5 interesting facts about animals from all over the world. First part

5 interesting facts about animals from all over the world. First part

  1. Butterflies – many types of butterflies (and even some types of moths) migrate. The best example is the “thistle butterfly” (vanesa), which flies from Mexico to California every spring. Members of the same butterfly species that live in Europe also fly across the Mediterranean from North Africa to Europe every spring. Millions of butterflies travel in swarms when it’s time to migrate. The most famous species is the monarch butterfly. It is a rare interesting fact that in just a few months several generations of monarch butterflies are born, which constantly fly further north in search of milkweed. Butterflies that reached the northernmost parts of Europe and America are descendants of butterflies that started their migration from the south. All surviving monarch butterflies return in huge swarms to warm regions at the beginning of summer. According to some data, these swarms cover a width of up to 30 kilometers. Such masses of monarch butterflies migrate every year and regularly follow the same paths.
  2. The life of bees during the cold winter – there are thousands of species of bees, so their lives and habits differ from each other. For people, the way of making honey and the organization of bees’ life are probably the most interesting. The bee visits the flowers (to make honey), drinks the nectar of the flowers and carries the nectar in its own bag to the queen bee. That bag is an integral part of the bee’s body (an extension of the digestive organ that is in the front part of the stomach but separate from the stomach). The sugar (which is an integral part of the nectar taken from the flowers) changes in the bag (which is the first stage in the creation of honey). The bee removes most of the water from the nectar (using the evaporation process) before processing the nectar into honey. Bumblebees, unlike bees, store nectar and liquid honey (which spoils quickly) in special cells (so-called honeypots). But that’s why the honey that bees bring into the comb (and keep it there) has almost evaporated and does not contain water at all (which is why it can last almost forever). In areas with moderate temperatures, young bumble bee queens crawl deep into holes in the sand (which they dug themselves) or some other deep places and stay there over the winter. They are the only members of the family that survive the winter at all. Each surviving queen establishes a new social community in the spring. Bees have the ability to adapt even in harsh climatic conditions. The bee community is efficient and complex, so it can be compared to the human community. The bees in the hive where they live set the temperature very precisely (which is constantly maintained at 32 degrees C in the parts where the young bees develop). The temperature in the hive during the winter must not fall below 7 degrees C. Honey is both food and fuel for bees. They have a natural gift of preventing temperature drops by increasing honey consumption.

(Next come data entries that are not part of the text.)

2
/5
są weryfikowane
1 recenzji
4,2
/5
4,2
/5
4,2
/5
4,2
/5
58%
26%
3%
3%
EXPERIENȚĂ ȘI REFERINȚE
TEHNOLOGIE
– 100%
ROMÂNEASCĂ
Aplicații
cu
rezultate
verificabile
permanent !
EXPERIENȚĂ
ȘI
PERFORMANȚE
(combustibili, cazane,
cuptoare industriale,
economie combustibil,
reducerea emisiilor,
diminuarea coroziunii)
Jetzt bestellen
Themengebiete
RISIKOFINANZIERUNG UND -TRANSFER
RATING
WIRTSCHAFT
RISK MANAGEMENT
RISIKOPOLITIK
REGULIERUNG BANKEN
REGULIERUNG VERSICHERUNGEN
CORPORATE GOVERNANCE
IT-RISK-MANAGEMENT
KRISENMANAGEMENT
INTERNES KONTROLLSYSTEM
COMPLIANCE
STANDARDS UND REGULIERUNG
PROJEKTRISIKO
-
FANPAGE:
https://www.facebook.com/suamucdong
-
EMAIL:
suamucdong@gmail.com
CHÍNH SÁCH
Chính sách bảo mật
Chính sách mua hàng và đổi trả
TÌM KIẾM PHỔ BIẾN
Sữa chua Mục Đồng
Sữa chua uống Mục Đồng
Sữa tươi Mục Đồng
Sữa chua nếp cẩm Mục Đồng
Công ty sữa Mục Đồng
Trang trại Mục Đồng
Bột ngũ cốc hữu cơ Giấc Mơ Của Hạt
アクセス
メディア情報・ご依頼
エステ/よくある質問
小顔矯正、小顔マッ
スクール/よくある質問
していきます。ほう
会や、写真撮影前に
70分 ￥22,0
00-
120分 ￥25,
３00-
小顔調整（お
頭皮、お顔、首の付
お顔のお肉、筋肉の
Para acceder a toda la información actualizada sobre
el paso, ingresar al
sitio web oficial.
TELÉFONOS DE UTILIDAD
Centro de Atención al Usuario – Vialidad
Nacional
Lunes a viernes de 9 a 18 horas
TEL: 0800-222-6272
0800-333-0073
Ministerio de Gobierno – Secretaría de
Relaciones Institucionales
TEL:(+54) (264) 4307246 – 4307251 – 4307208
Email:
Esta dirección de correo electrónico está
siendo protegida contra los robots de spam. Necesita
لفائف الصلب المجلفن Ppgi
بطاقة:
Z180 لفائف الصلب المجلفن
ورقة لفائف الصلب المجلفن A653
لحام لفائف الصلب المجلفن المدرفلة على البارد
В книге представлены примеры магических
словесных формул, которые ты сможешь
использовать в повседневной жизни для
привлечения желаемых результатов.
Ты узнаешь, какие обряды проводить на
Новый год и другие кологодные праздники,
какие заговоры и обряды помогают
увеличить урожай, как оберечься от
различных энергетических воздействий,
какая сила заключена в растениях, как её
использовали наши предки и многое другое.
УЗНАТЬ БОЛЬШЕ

  3. Scientists have not yet fully defined worms – the best description is that worms are elongated, spineless animals whose lower body is adapted for crawling and with a trunk that more or less ends with a clearly marked head. Worms can be divided into 2 completely equal longitudinal parts, so the left and right sides of their bodies are equal. Worms can be tiny and barely visible under a microscope, but up to 12 meters long. They have various colors from transparent to red, gray and green. The 3 most important groups are flatworms, roundworms and ringworms.
  4. Earthworm – is one of man’s best friends. By drilling deep corridors in the soil, the earthworms pulverize and crush the soil – which enables soil mixing and faster development of various crops.
  5. Snails are invertebrates – there are 2 basic groups of snails, i.e. snails with a protective mantle in the form of a shell and snails whose protective membrane is only a soft mantle (this includes snails). All members of this type of mollusk have a large foot on the underside of the abdomen. That’s why they are called Gastropods. This class includes giant sea snails that live in the depths of the ocean, but also smaller sea snails. An ordinary sea snail has a body about 2 to 3 cm long, housed in a solid shell. All snails have 1 or 2 tentacles and one pair of eyes located on the tips or at the base of the claws. Snails have a mouth that continues directly to the stomach. They have small sharp teeth at the beginning of the mouth opening. They can use their teeth to chop thin sea plants. The “oyster drill” mollusk feeds on animal food. It has a yellow shell and it tries to reach the meat of the oyster by drilling. Snails breathe using a single lung wing or gills. Their shells are created using secretions that snails secrete. As the snails grow, new spirals are created. Most snails lay eggs (a larger number have smaller eggs while a smaller number have larger eggs), In some parts of the world the meat of vineyard snails and some types of sea snails is considered a culinary delicacy.